Well, the Iranian regime is weak right now. The weakest its been since its inception following the overthrow of the Shah. Even regime officials are saying that seven-eights of the country want fundamental change, not least because over 60% of the country live below the poverty line, unable to afford meat and fruit to eat. Many Iranians are now searching through trash, selling organs, or even selling their babies in order to feed their families. And with rampant poverty comes addiction and mental illness.
This economic disaster has created a powder keg society ready to explode and take the system down with it. Khamenei was able to oppress the 2017 and 2019 protests, but this time, even the most brutal of militias would find it hard to stop the army of the starving people. After all, protests are breaking out on a daily basis in Iran; any of these could be the one to end it all.

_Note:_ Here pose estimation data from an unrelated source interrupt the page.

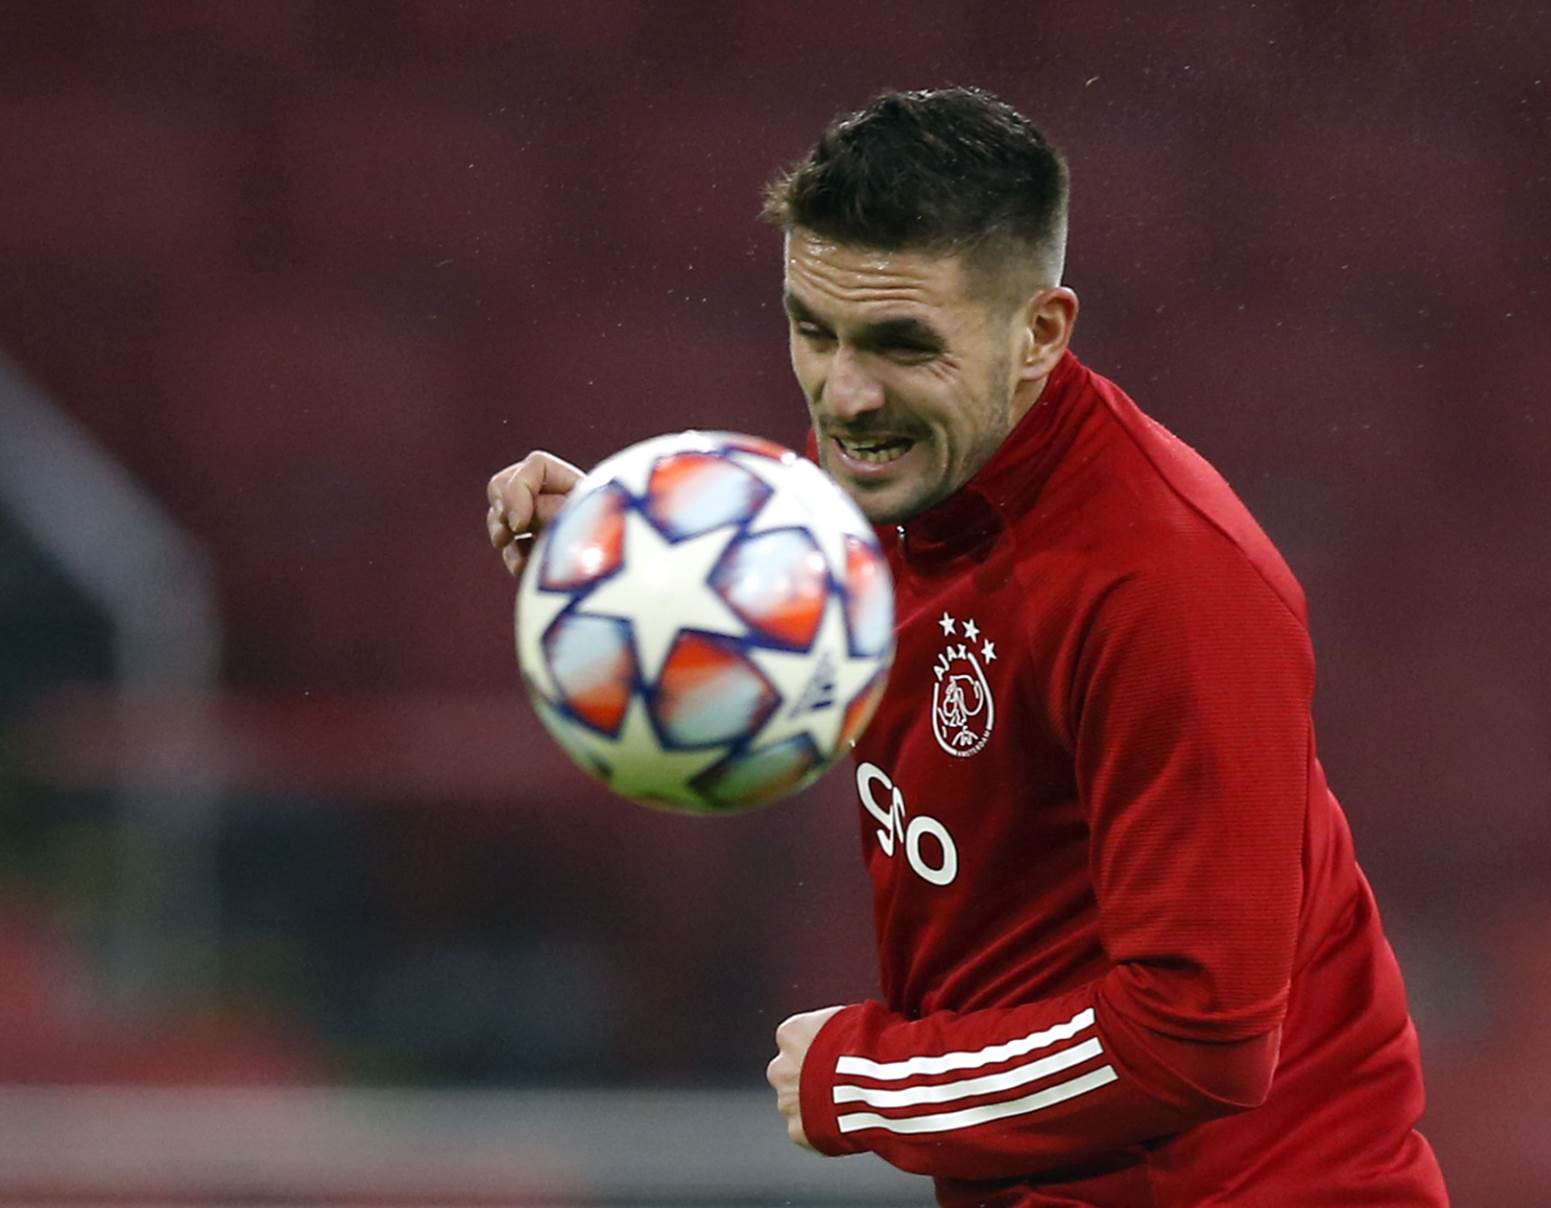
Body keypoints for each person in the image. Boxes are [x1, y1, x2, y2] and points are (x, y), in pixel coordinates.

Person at [486, 87, 1448, 1207]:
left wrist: (867, 1081)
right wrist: (633, 551)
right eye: (813, 329)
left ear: (1039, 334)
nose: (845, 395)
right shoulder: (898, 474)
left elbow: (1201, 1037)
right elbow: (828, 607)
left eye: (903, 345)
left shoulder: (1171, 587)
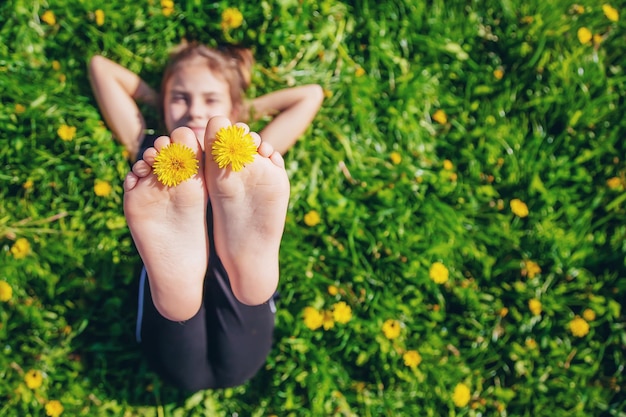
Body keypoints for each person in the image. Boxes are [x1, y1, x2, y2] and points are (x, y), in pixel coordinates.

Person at [88, 42, 324, 391]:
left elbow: (310, 95)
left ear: (233, 106)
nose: (195, 111)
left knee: (193, 334)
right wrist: (207, 107)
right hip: (243, 337)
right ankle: (184, 290)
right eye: (180, 98)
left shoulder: (247, 159)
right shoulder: (155, 155)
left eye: (210, 99)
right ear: (164, 104)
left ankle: (219, 281)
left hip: (176, 341)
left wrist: (235, 116)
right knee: (227, 323)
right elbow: (100, 68)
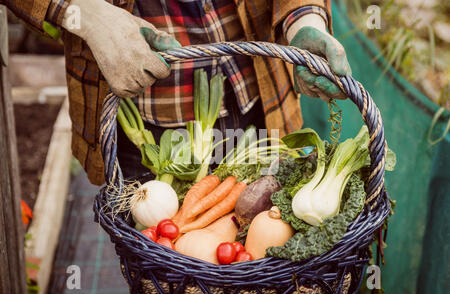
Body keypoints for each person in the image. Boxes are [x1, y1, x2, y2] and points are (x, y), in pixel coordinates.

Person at [1, 0, 351, 183]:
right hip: (142, 115)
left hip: (260, 92)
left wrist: (304, 20)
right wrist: (83, 12)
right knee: (162, 269)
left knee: (264, 270)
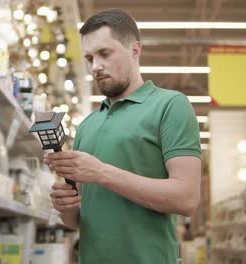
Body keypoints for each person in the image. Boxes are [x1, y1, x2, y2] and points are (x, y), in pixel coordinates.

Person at [44, 9, 201, 264]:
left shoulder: (170, 106)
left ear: (134, 50)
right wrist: (66, 205)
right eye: (89, 58)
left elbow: (187, 198)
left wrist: (101, 173)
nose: (96, 66)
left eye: (105, 53)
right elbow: (76, 221)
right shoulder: (87, 126)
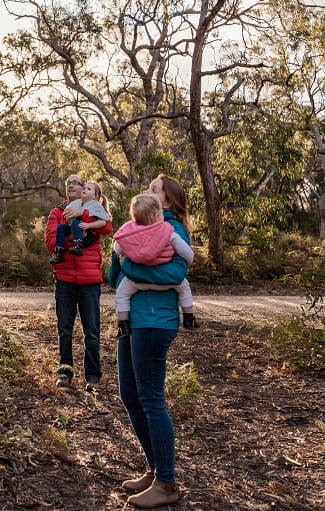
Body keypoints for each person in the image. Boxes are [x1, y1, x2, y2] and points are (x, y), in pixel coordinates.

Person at [106, 173, 192, 508]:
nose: (147, 192)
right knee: (130, 394)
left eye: (154, 190)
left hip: (156, 321)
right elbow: (114, 278)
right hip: (133, 321)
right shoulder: (133, 228)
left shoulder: (172, 231)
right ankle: (155, 468)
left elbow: (175, 274)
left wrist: (132, 269)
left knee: (151, 398)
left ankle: (167, 482)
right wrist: (118, 255)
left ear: (167, 201)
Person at [45, 174, 113, 391]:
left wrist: (82, 214)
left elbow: (106, 227)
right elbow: (50, 241)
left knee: (91, 331)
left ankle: (93, 377)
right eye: (67, 183)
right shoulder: (57, 211)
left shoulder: (93, 208)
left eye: (76, 183)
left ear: (84, 189)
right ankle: (65, 373)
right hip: (64, 279)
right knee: (64, 330)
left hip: (89, 280)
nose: (71, 185)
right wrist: (76, 234)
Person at [112, 193, 195, 338]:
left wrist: (125, 253)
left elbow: (118, 248)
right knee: (184, 287)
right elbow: (186, 252)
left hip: (137, 282)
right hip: (167, 282)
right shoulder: (168, 231)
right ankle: (189, 318)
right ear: (157, 214)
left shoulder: (132, 231)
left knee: (122, 294)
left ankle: (123, 325)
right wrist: (188, 260)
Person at [51, 180, 110, 264]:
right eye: (84, 188)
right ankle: (59, 252)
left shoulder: (96, 205)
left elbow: (104, 223)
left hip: (88, 236)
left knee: (76, 222)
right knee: (61, 227)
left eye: (89, 189)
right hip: (75, 230)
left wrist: (88, 225)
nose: (85, 189)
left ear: (96, 197)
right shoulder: (77, 203)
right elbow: (67, 212)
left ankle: (78, 246)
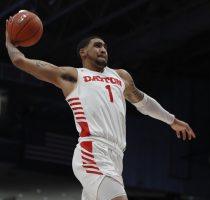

Of course, Khamenei denies responsibility for the problems, blaming his President Hassan Rouhani or whoever holds power at the time, but make no mistake, the warring factions are alike in all but name. Sure, the reformists talk about wanting better relations with the West, but what they actually want is the lifting of sanctions without the need to do anything to earn it. And Khamenei knows that all Iranian officials are de-facto on his side, so he encourages people to vote in order to pretend that Iran is a democracy and that the regime has support from the public. A high voter turnout will help sell that to the West and increase support amongst politicians there for lifting sanctions.